On June 23, 2016, in United States v. Texas, the Supreme Court upheld an injunction on two Administrative executive action programs on immigration.
The Court ruled that “…The judgment is affirmed by an equally divided Court..” With these 9 words, the Court split 4 to 4, and without a 9th and deciding Justice, permitted an injunction against implementing these programs imposed by a Texas District Court and upheld by the Fifth Circuit to stand.
As background, in November, 2014, and arising out frustration with Congressional inaction on comprehensive immigration legislation, President Obama and his Administration created two executive actions programs: Deferred Action for Parents of Americans and Permanent Residents (“DAPA”) and an expanded program for Deferred Action for Childhood Arrivals (“DACA”), an earlier executive action program to benefit certain children who accompanied their parents into the United States at an early age.
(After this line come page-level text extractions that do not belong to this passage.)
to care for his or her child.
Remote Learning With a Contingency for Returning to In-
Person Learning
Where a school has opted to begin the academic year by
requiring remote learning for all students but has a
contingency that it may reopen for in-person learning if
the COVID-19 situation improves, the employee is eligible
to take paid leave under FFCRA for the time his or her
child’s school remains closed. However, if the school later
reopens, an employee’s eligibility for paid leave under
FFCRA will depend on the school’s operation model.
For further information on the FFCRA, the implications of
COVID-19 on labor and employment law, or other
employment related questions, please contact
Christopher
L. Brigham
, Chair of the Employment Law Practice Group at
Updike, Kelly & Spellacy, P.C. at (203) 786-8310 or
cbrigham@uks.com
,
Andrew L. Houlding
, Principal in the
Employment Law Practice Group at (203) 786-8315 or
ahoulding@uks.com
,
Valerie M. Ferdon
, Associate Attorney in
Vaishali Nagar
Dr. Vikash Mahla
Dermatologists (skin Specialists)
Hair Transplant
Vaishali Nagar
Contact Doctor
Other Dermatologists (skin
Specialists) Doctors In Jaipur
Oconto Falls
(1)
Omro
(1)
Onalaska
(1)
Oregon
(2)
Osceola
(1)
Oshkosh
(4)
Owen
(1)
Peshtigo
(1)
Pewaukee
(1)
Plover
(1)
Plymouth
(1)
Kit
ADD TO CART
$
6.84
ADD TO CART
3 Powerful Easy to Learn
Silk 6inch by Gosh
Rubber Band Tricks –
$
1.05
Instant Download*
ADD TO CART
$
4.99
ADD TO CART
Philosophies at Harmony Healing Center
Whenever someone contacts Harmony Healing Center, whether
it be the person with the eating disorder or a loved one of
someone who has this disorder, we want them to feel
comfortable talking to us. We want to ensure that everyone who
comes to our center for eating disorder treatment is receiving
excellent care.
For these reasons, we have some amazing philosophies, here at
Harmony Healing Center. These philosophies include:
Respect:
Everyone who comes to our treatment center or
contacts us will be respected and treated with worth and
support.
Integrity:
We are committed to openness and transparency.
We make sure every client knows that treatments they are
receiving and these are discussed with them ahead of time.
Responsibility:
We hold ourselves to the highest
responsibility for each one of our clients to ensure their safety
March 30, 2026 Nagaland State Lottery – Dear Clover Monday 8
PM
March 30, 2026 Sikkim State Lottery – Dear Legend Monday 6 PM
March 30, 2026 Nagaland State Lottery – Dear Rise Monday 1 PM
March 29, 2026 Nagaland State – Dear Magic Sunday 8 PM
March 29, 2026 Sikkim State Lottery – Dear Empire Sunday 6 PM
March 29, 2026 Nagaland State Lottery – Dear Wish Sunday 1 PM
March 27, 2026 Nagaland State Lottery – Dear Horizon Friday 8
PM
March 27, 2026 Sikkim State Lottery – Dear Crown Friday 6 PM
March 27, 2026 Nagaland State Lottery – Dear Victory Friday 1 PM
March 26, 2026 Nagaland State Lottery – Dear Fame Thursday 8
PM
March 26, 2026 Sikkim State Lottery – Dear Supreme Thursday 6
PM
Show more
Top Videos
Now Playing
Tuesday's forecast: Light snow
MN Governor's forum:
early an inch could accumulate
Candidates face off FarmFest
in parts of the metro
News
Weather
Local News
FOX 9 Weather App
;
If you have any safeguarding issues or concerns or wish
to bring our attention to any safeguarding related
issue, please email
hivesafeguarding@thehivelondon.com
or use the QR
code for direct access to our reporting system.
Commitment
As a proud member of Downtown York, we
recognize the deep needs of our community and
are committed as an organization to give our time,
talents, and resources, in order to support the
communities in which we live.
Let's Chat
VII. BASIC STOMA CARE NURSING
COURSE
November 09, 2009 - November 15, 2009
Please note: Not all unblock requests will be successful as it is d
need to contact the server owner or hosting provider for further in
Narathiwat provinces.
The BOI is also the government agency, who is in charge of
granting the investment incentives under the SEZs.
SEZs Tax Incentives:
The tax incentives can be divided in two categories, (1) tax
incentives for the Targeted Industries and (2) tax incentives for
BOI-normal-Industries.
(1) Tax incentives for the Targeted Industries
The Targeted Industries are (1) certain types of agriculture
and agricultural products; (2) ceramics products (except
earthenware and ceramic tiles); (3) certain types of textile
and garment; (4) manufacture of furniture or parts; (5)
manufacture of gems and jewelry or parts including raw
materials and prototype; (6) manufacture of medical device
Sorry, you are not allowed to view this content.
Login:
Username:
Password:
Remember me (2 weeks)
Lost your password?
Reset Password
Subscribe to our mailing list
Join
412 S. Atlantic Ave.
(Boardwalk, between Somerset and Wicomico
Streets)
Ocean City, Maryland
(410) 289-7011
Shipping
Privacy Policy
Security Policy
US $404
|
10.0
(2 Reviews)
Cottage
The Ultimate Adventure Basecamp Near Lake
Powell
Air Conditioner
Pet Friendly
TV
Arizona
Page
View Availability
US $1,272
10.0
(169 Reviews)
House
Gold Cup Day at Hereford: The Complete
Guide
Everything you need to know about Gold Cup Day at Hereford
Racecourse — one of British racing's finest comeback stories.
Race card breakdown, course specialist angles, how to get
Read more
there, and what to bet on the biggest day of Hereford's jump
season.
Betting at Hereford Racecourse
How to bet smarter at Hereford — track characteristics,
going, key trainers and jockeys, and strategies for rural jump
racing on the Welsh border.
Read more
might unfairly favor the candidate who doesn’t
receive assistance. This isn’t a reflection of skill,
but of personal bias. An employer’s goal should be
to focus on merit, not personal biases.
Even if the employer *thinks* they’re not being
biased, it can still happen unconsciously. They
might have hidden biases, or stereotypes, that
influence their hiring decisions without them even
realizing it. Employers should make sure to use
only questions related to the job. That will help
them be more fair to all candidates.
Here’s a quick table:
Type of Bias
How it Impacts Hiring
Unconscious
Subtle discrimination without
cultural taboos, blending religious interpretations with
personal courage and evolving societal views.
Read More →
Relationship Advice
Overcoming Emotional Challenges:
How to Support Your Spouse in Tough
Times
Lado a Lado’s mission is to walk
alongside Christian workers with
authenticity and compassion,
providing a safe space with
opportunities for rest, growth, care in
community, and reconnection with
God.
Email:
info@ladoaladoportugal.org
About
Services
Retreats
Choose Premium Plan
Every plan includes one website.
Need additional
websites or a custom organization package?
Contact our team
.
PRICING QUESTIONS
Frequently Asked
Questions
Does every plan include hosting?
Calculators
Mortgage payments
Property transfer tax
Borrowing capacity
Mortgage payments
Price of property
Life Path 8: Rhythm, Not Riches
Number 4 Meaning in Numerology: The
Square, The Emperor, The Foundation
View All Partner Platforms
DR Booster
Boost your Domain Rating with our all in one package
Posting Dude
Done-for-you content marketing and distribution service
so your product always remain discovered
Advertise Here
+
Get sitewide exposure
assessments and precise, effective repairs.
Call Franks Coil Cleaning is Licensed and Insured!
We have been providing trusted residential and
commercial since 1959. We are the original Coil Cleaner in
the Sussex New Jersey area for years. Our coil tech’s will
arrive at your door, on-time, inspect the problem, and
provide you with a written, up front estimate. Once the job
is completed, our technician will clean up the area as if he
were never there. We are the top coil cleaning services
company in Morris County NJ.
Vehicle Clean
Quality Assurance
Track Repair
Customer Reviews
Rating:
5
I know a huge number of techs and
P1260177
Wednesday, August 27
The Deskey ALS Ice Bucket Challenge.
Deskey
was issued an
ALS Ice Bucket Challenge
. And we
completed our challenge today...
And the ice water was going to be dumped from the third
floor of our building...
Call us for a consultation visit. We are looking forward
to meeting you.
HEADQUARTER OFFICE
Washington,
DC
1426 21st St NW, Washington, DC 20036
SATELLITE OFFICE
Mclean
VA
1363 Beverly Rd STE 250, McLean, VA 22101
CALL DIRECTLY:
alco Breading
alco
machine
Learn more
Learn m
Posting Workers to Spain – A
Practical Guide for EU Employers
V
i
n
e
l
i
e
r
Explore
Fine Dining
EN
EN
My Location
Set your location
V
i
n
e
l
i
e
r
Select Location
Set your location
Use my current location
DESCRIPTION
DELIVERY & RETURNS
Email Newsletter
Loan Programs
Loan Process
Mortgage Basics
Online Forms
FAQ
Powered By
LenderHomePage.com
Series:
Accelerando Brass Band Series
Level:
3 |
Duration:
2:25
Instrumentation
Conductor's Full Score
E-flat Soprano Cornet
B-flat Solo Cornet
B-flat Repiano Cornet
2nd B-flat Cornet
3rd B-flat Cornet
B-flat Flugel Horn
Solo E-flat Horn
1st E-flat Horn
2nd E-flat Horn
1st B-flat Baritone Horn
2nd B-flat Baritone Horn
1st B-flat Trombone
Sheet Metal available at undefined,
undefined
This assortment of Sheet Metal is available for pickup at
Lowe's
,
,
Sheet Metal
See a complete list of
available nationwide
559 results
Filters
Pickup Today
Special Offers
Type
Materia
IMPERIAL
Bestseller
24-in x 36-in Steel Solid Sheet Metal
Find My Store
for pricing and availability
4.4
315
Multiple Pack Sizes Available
The programs if implemented would shield certain parents of U.S. citizens and permanent residents from removal, and certain young people from removal based on enforcement priorities, and would expand who could qualify for DACA. Texas and 25 other states sued the federal government alleging overreach of the powers of the executive branch in taking these steps.
There has been no trial on the merits, only appeals on the propriety of the injunction decision itself up to the Supreme Court. The case now goes back to the District Court to be tried. Procedurally, the Administration could request a rehearing before the full Court. Whether it does so remains to be seen.